Select each line in the records that contains the string "avancée" and copy it out. Case counts, so uppercase and lowercase letters do not match each other.

________________________________________

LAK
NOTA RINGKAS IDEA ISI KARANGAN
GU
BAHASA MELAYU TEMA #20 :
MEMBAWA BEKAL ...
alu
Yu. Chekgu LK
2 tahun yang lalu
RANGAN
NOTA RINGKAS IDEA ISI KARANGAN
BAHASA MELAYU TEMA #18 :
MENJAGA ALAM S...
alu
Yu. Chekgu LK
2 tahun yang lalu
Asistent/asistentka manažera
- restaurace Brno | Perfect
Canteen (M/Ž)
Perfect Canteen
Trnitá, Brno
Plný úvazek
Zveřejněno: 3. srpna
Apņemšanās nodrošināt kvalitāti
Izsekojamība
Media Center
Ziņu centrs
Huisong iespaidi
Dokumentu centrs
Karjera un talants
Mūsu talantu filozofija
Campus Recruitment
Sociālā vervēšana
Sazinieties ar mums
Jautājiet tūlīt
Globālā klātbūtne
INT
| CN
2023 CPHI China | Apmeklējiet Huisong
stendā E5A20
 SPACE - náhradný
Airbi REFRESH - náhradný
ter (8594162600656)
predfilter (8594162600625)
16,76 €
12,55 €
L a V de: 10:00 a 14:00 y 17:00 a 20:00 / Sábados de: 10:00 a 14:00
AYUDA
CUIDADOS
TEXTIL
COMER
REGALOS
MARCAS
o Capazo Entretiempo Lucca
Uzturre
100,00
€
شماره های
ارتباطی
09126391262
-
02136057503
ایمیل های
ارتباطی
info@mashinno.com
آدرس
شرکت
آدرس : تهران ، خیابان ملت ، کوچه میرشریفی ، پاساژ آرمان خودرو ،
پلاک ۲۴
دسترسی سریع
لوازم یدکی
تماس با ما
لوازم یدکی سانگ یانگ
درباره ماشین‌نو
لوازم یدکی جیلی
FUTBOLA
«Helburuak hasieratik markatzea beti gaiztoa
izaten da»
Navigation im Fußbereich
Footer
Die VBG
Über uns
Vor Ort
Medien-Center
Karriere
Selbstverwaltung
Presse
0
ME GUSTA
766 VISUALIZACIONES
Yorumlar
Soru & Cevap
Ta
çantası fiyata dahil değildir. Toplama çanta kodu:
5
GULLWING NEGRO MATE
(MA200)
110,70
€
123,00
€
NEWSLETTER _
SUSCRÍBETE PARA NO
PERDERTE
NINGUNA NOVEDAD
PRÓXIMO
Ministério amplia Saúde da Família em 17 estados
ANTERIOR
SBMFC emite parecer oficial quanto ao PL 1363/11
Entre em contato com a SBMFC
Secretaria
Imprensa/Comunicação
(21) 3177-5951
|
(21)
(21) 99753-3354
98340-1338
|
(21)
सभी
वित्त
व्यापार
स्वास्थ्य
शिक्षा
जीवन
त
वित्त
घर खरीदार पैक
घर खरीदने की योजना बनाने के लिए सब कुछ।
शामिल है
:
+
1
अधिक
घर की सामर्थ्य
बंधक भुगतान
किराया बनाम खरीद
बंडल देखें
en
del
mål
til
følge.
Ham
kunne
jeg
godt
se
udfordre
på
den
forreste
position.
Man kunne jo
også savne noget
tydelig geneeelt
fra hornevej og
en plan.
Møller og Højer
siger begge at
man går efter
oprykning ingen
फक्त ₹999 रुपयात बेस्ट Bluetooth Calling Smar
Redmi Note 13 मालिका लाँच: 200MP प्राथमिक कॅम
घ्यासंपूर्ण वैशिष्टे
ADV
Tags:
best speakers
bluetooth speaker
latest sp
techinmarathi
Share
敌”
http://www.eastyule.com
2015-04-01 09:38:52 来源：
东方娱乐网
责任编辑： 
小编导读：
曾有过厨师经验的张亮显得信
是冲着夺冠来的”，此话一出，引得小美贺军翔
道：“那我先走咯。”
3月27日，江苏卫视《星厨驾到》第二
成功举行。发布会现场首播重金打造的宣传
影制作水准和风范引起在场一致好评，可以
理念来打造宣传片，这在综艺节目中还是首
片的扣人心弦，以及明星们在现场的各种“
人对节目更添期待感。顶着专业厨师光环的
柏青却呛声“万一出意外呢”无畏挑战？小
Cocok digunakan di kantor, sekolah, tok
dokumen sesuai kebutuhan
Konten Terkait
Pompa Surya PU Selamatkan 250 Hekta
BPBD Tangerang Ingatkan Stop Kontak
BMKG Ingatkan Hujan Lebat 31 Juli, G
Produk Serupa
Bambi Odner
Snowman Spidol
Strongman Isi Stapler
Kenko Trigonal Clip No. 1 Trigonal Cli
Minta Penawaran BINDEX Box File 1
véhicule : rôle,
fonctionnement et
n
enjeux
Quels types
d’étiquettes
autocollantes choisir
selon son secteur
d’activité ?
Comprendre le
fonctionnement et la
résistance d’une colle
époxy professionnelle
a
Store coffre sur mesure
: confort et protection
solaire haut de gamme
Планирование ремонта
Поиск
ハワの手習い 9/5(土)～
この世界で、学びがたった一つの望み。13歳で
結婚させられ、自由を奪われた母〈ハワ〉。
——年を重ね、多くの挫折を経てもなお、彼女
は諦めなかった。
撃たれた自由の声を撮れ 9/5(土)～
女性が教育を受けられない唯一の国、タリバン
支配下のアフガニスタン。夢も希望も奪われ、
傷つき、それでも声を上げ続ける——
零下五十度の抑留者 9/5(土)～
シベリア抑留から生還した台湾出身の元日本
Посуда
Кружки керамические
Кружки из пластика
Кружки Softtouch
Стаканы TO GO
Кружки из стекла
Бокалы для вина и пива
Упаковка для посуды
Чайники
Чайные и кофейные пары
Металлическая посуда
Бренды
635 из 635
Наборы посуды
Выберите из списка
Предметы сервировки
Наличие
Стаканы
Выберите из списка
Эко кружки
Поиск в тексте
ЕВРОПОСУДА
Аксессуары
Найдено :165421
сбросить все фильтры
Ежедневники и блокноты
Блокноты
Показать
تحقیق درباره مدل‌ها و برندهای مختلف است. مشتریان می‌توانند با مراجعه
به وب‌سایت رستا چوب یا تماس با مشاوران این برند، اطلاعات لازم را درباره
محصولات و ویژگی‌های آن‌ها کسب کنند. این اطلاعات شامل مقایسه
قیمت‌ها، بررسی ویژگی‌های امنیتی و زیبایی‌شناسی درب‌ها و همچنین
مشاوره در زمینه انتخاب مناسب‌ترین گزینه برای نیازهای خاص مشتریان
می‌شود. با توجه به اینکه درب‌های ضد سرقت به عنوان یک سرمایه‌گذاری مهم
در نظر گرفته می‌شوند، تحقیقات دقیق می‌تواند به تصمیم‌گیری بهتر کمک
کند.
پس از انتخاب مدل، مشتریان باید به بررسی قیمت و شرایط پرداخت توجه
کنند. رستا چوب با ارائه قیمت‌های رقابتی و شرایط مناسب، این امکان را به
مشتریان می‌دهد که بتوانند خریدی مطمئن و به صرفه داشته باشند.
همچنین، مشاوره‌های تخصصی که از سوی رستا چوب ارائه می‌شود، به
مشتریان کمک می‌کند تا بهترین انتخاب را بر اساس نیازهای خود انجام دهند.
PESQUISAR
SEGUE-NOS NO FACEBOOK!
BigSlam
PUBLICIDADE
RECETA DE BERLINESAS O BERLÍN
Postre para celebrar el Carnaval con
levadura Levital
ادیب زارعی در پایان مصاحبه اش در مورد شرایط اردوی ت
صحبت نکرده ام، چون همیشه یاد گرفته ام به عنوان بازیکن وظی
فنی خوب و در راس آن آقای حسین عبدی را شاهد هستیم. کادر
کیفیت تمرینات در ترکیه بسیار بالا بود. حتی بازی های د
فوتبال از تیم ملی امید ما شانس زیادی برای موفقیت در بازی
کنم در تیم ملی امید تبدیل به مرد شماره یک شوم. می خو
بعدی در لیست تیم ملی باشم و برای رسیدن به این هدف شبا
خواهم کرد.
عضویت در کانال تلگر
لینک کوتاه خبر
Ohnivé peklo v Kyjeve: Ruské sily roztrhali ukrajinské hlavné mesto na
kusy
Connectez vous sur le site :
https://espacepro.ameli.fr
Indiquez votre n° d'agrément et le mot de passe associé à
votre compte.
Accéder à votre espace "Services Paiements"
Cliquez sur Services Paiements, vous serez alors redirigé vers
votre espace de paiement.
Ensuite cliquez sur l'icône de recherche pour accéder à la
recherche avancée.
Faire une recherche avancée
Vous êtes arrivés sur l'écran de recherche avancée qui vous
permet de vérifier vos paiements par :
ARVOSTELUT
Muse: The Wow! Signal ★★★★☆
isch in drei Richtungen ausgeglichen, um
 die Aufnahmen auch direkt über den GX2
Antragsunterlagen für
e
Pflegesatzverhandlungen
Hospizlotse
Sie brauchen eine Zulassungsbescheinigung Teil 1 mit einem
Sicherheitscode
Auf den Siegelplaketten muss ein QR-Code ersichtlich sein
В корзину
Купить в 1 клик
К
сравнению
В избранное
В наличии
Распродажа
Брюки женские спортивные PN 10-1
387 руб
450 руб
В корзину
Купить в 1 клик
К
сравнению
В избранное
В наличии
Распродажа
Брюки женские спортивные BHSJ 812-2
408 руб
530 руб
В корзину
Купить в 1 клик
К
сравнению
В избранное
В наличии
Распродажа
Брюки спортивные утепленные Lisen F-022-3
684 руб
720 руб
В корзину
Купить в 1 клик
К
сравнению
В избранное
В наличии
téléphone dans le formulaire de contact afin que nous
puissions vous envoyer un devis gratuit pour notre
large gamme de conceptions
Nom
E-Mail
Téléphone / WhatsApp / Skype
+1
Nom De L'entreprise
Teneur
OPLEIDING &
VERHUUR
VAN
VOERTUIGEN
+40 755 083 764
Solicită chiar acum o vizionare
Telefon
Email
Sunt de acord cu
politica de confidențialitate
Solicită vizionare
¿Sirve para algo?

________________________________________

• [WRITTEN ANSWER]:
recherche avancée.
Faire une recherche avancée
Vous êtes arrivés sur l'écran de recherche avancée qui vous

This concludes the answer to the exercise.